Schneider et al. Page 793

The phosphorylated sphingolipid metabolites sphingosine-1-phosphate (S1P) and ceramide-1-phosphate (C1P) are known to be highly bioactive and at physiologic concentrations may strongly enhance motility and adhesion in human rhabdomyosarcoma (RMS). Schneider and colleagues show that the bioactive effects of these metabolites are much stronger than the effects observed in response to known RMS prometastatic factors such as stromal derived factors-1 (SDF-1) or hepatocyte growth factor/scatter factor (HGF/SF). Moreover, the levels of S1P and C1P increased in several organs after γ-irradiation or chemotherapy, which indicates a treatment-specific induction of an unwanted prometastatic environment. Most importantly, the metastasis of RMS cells in response to S1P was effectively inhibited in vivo with the S1P-specific binder NOX-S93 that is based on a high-affinity Spiegelmer aptamer.
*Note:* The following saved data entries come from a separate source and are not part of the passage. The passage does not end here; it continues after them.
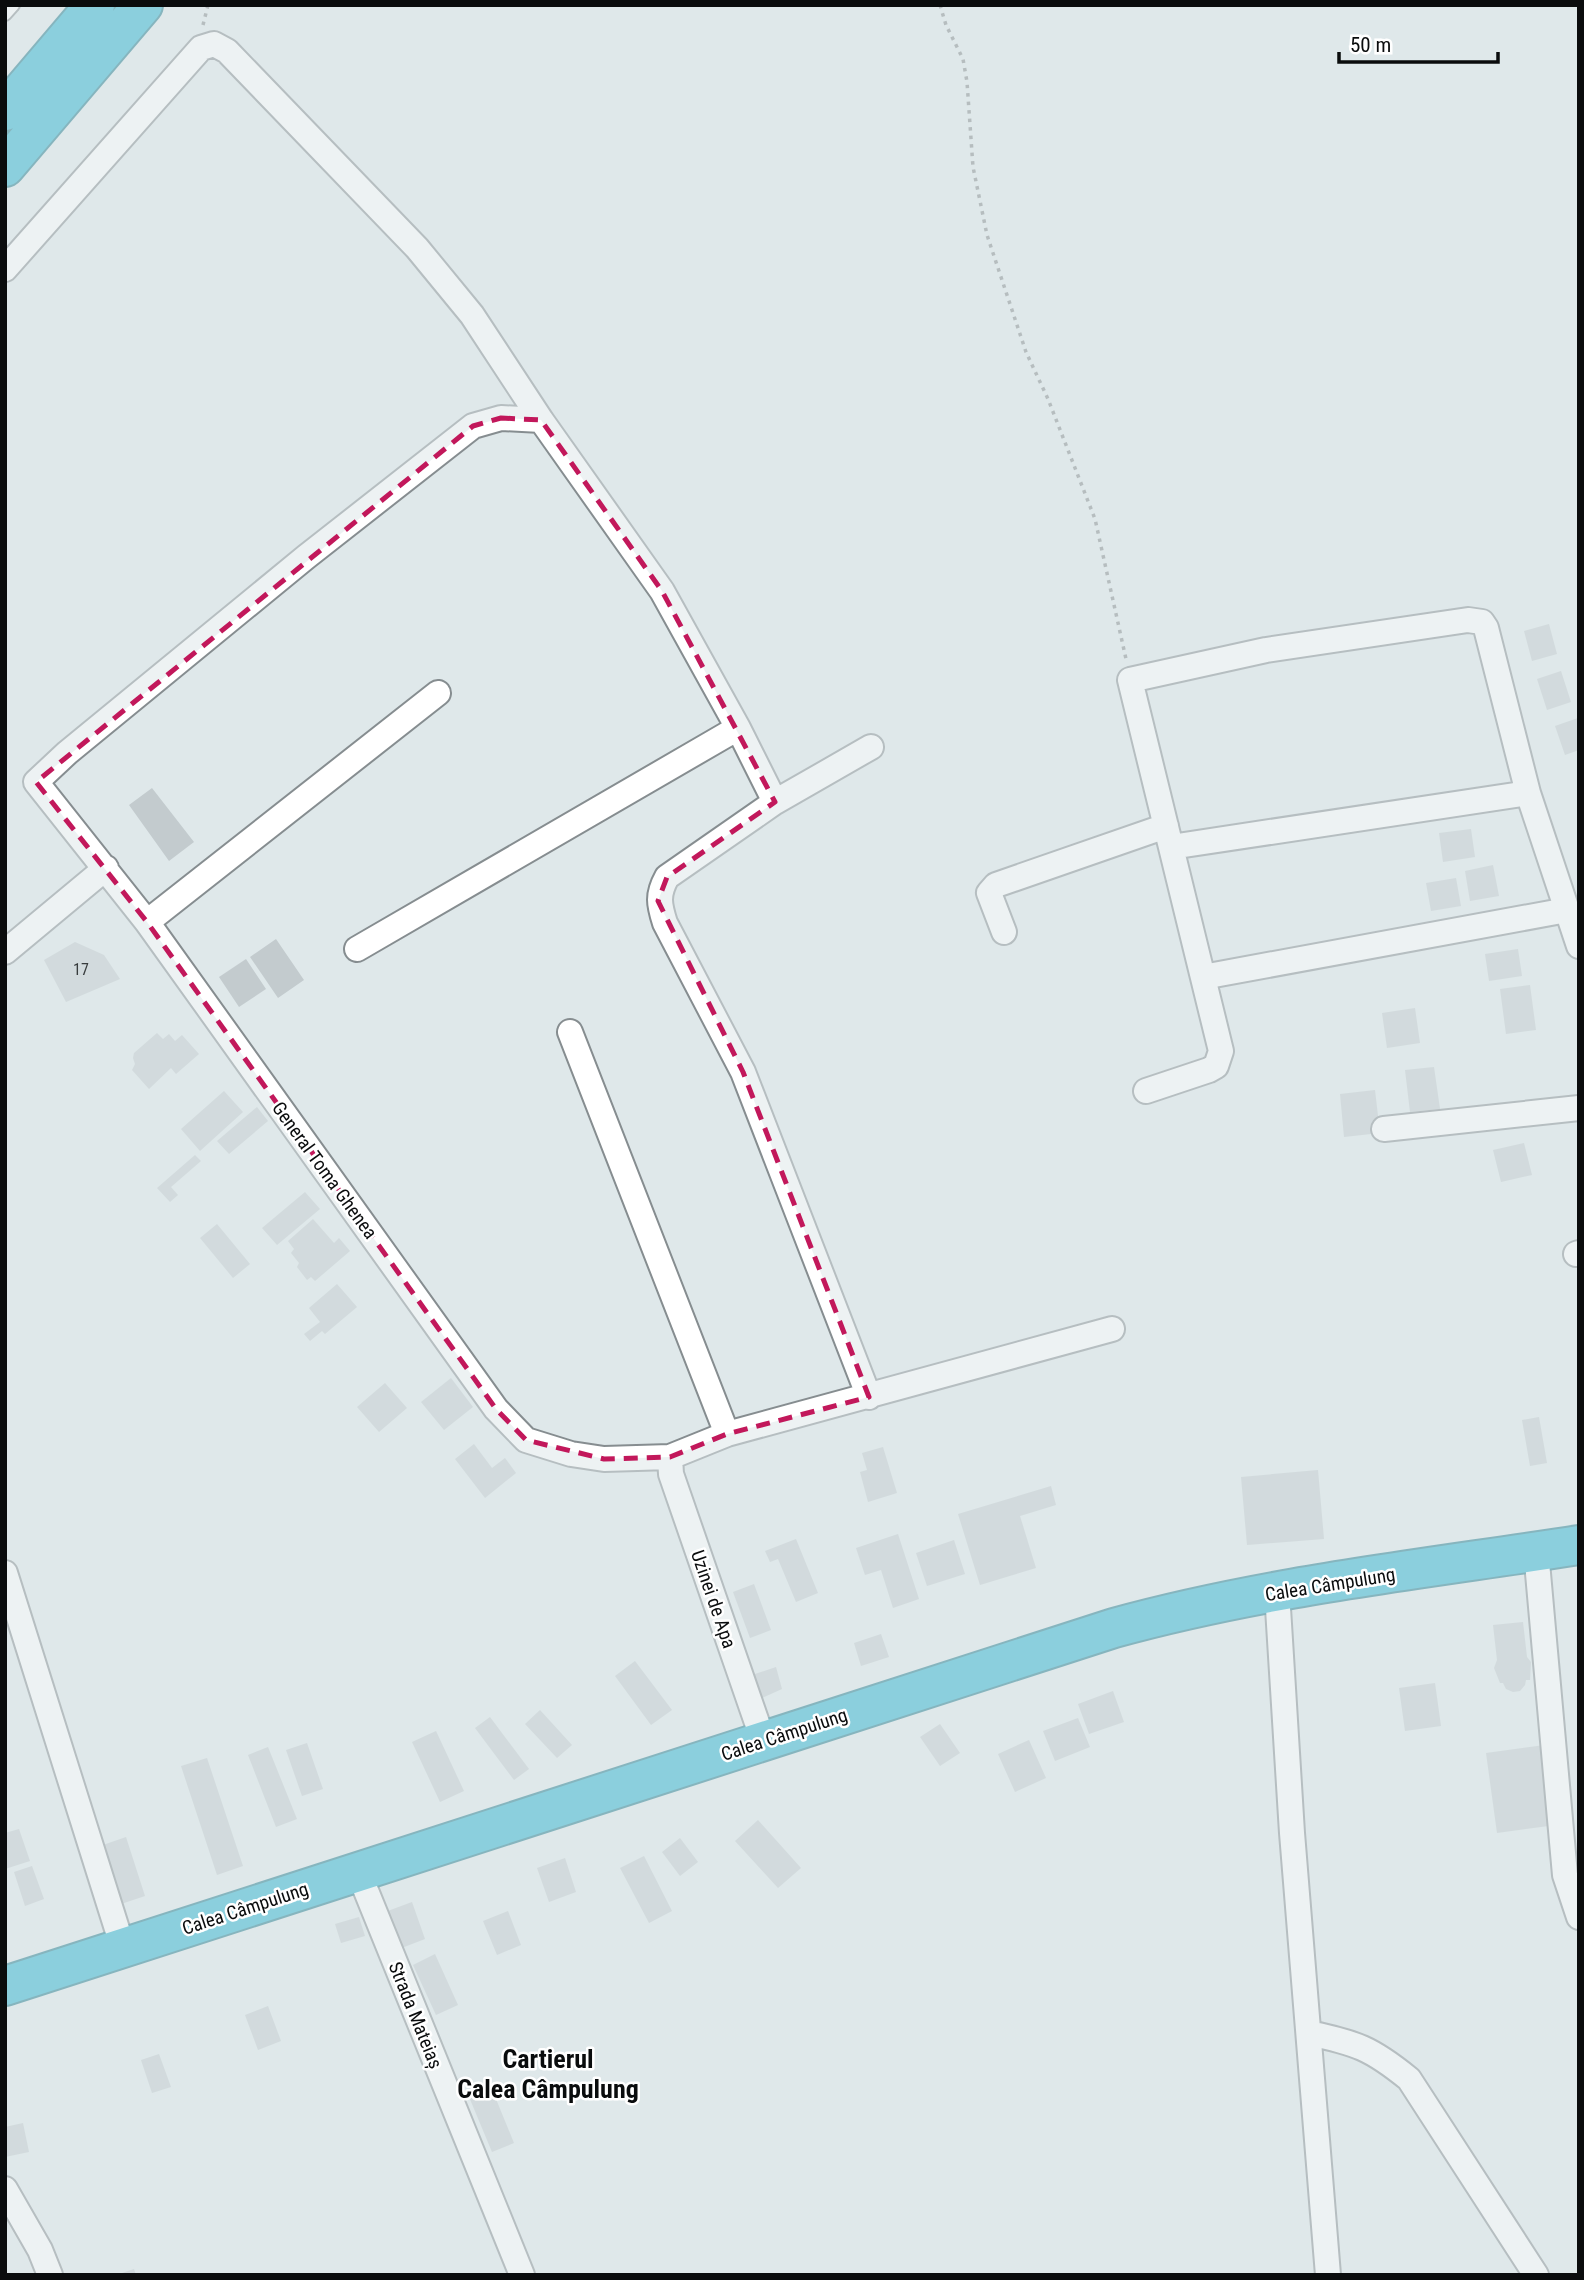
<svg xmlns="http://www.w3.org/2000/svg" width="1584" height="2280" font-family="'Roboto Condensed',sans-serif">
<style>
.building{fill:#c3cbce}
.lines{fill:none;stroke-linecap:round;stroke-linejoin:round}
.lane-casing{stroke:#868d90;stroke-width:16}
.street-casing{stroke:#868d90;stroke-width:28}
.highway-casing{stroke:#1c788b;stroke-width:42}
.path{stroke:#858b8d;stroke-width:3.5;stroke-dasharray:3.5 5;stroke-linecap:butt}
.lane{stroke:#fff;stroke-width:12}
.street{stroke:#fff;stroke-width:24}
.highway{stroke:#26b2cf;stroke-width:38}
.marked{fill:none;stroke:#c2185b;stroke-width:5;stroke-dasharray:14 9;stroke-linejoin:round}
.labels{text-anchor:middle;stroke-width:5;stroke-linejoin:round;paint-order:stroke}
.number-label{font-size:16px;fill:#383c3d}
.street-label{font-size:19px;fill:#0a0c0d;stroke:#fff}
.district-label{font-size:26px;font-weight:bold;fill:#0a0c0d;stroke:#fff}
</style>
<rect width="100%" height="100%" fill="#dfe8ea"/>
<path class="building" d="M1549 624 1557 654 1532 661 1524 631Z
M1561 671 1571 702 1547 710 1537 679Z
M1578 718 1579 750 1565 755 1555 726Z
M152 788 194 842 169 861 129 805Z
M1471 829 1475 857 1443 862 1439 833Z
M1493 865 1499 896 1470 901 1465 871Z
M1456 878 1461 906 1431 911 1426 883Z
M276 939 304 980 278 998 250 957Z
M75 942 104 955 120 979 66 1002 44 960Z
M1518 949 1522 976 1489 981 1485 954Z
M246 959 266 989 239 1007 219 977Z
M1530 985 1536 1030 1506 1034 1500 989Z
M1415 1008 1420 1043 1387 1048 1382 1013Z
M157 1033 163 1039 169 1034 175 1041 182 1035 199 1054 176 1074 171 1068 149 1089 132 1070 135 1064 133 1058 134 1053Z
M1434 1067 1440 1109 1410 1112 1405 1070Z
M1375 1090 1380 1133 1344 1137 1340 1094Z
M224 1091 243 1112 200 1151 181 1129Z
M257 1107 268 1121 229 1154 217 1141Z
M1524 1143 1532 1175 1501 1182 1493 1150Z
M195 1155 201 1161 171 1187 178 1195 170 1202 157 1188Z
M305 1192 320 1209 277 1245 262 1228Z
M313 1219 334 1243 339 1238 350 1251 315 1281 311 1277 307 1280 297 1267 299 1263 291 1253 294 1249 288 1241Z
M217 1224 250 1264 233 1278 200 1238Z
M337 1284 357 1307 325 1334 322 1331 310 1341 304 1334 320 1322 309 1308Z
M451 1378 473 1407 444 1430 421 1402Z
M385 1383 407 1408 379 1432 357 1407Z
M1539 1417 1547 1463 1530 1466 1522 1420Z
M474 1444 492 1468 505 1458 516 1473 485 1498 455 1459Z
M883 1447 897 1493 868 1502 860 1472 867 1470 862 1453Z
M1318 1470 1324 1539 1247 1545 1241 1477Z
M1051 1486 1056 1505 1020 1516 1036 1568 980 1585 958 1514Z
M898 1534 919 1599 893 1608 881 1570 865 1575 856 1548Z
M796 1539 818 1593 796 1602 778 1559 770 1562 765 1551Z
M954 1540 965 1574 927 1586 916 1553Z
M754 1584 771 1630 750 1638 733 1592Z
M1523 1622 1527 1657 1531 1662 1530 1680H1526L1525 1685 1520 1691 1513 1692 1506 1689 1503 1683H1500L1494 1668 1497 1660 1493 1625Z
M881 1634 889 1657 861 1666 854 1643Z
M635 1661 672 1710 651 1725 615 1676Z
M776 1667 782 1689 760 1699 752 1675Z
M1435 1683 1441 1726 1405 1731 1399 1688Z
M1113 1691 1124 1722 1089 1734 1078 1704Z
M540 1710 572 1745 557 1758 525 1724Z
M490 1717 529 1769 514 1780 475 1728Z
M1078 1718 1090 1747 1055 1761 1043 1731Z
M940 1724 960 1753 940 1766 920 1737Z
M436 1731 464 1791 440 1802 412 1742Z
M1029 1740 1046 1778 1015 1792 998 1754Z
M307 1743 323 1789 302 1796 286 1750Z
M1545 1745 1556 1825 1497 1833 1486 1753Z
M268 1747 297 1819 276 1827 248 1755Z
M207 1758 243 1866 217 1875 181 1766Z
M758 1820 801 1868 778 1888 735 1841Z
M19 1829 30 1861 5 1869V1833Z
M126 1837 145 1896 121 1904 103 1845Z
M680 1838 698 1862 680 1876 662 1852Z
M644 1856 672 1911 649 1923 620 1868Z
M565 1858 576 1892 549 1902 537 1868Z
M32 1866 44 1899 25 1906 14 1872Z
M412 1902 425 1939 399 1949 385 1912Z
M508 1911 521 1945 497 1955 483 1921Z
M359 1917 365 1936 341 1943 335 1924Z
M435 1954 458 2005 436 2015 413 1965Z
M268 2006 281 2041 258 2050 245 2015Z
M159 2054 171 2087 152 2093 141 2060Z
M489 2082 514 2143 492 2152 467 2092Z
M23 2123 29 2152 5 2157V2127Z
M134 2269 136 2275H119V2274Z"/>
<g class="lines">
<g class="lane-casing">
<path id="lane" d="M5 14 13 5"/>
</g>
<g class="street-casing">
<path id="street" d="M5 269 201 48 214 44 227 51 417 248 472 315 541 420 662 591 738 728 775 802 667 877C657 895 659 904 665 923L743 1072 869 1397
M541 420 501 418 473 426 306 557 67 753 36 782 147 922 496 1409 526 1440 571 1454 604 1459 670 1457 727 1434 1112 1329
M775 802 871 747
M1171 847 1528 793
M147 922 438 693
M1004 932 989 893 996 885 1166 826
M357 949 738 728
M5 952 106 868
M1203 977 1567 910
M570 1032 727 1434
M1146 1091 1209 1070 1216 1066 1221 1051 1130 680 1266 650 1468 620 1482 622 1486 628 1528 793 1579 946
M1384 1129 1579 1108
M1576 1254 1579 1253
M670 1457 671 1474 763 1740
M1536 1551 1565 1875 1579 1917
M5 1573 123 1948
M1277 1592 1292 1833 1328 2275
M358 1871 522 2275
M1309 2033C1356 2043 1371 2048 1409 2079L1536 2275
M5 2189 40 2250 50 2275"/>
</g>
<g class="highway-casing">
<path id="highway" d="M5 111 95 5
M5 167 143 5
M5 1986 1114 1628C1266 1586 1424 1569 1579 1545"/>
</g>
<path class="path" d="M940 5 946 25 963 59 967 82 973 167 987 235 1026 352 1048 399 1095 519 1126 659
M203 25 208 5"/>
<use href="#lane" class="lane"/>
<use href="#street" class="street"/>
<use href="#highway" class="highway"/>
</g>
<path d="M0 0H1584V2280H0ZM501 418 541 420 662 591 775 802 667 877 658 901 743 1072 869 1397 727 1434 670 1457 604 1459 526 1440 496 1409 147 922 36 782 473 426Z" fill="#dfe8ea" fill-opacity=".55" fill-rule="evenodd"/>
<path class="marked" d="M501 418 541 420 662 591 775 802 667 877 658 901 743 1072 869 1397 727 1434 670 1457 604 1459 526 1440 496 1409 147 922 36 782 473 426Z"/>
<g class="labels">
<g class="number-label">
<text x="81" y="975">17</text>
</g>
<g class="street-label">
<text transform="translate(325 1170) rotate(54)" y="7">General Toma Ghenea</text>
<text transform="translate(1330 1584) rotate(-9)" y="7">Calea Câmpulung</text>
<text transform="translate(714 1599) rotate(71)" y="7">Uzinei de Apa</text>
<text transform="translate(784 1734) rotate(-18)" y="7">Calea Câmpulung</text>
<text transform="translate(245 1908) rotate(-18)" y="7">Calea Câmpulung</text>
<text transform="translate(416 2015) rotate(68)" y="7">Strada Mateiaș</text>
</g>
<g class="district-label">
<text x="548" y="2068">Cartierul<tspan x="548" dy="30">Calea Câmpulung</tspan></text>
</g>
</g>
<rect width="1584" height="2280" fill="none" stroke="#0a0c0d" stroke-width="14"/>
<path d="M1339 52v10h159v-10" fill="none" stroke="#0a0c0d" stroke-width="3.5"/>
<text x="1350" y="52" font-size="21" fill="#0a0c0d" stroke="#ffffff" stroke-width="5" paint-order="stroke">50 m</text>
</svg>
Thus, bioactive lipids play a previously underappreciated role in the dissemination of RMS and the unwanted side effects of radio/chemotherapy by induction of a prometastatic microenvironment. Therefore, an antimetastatic treatment with S1P-specific scavenger activity, such as NOX-S93, could become a part of standard radio/chemotherapy.

Cui et al. Page 699

Taxane-based drugs such as docetaxel are frequently used as chemotherapy in cancer. Docetaxel-resistant lung adenocarcinoma (LAD) cells display chemoradiotherapy resistance and mesenchymal features with enhanced invasiveness and motility. Therefore, a better understanding of the nature of chemo- and radiotherapy resistance and the molecular mechanisms that govern chemotherapy-induced epithelial-to-mesenchymal transition (EMT) in LAD will lead to the identification of novel molecular targets. Cui and colleagues used in vitro and in vivo analyses to show that upregulation of the microRNA Let-7c could not only restore the chemo- or radiosensitivity but also promote the reversal of an EMT phenotype in the docetaxel-resistant LAD cells. In contrast, Let-7c inhibition decreased the chemo- or radiosensitivity of parental LAD cells. Additional study identified that Let-7c targets the prosurvival Bcl-2 family member, B-cell lymphoma–extra large (Bcl-xL), and that manipulation of Bcl-xL mimics the effects of altered Let-7c. Thus, Let-7c may emerge as an important biomarker for chemoradiotherapy response and metastasis as well as a potential therapeutic target for human LADs.

Kharbanda et al. Page 714

Therapy for estrogen receptor–positive (ER+) breast cancers with the antagonist tamoxifen is often associated with recurrent disease. Consequently, new targets are needed for the treatment of ER+ breast cancers that become resistant to tamoxifen. Kharbanda and colleagues show that the transmembrane mucin family member subunit MUC1-C oncoprotein confers tamoxifen resistance. Critically, targeting MUC1-C with a peptidomimetic was not only effective alone but was also effective in combination with tamoxifen in tamoxifen-resistant breast cancer cells. In the aggregate, these findings provide an experimental basis for the development of MUC1-C inhibitors for the treatment of breast cancer patients with tamoxifenresistant disease.

Jin et al. Page 736

MED1 is a component of the Mediator complex that bridges gene-specific factors to the basal transcriptional machinery. MED1 is known to be a critical coactivator for the androgen receptor (AR) and other transcription factors expressed in prostate epithelial cells. Jin and colleagues used immunohistochemistry (IHC) to show that MED1 is significantly overexpressed in human prostate cancer tissue and in an Nkx3.1:Pten-mutant mouse model of prostate cancer. Importantly, MED1 overexpression was correlated with elevated cellular proliferation. Further study using immunoblot and IHC assays revealed that hyperactivated ERK and/or PI3K/AKT signaling drive MED1 overexpression via direct phosphorylation. Moreover, ectopic MED1 overexpression in prostate cancer xenografts accelerates tumor growth, and through genomic analyses the expression of novel genes involved in inflammation, proliferation, and survival were altered. These results define MED1 as a key oncogenic target for ERK and PI3K/AKT signaling during prostate tumorigenesis, and as such, may represent a novel biomarker or target for therapeutic intervention.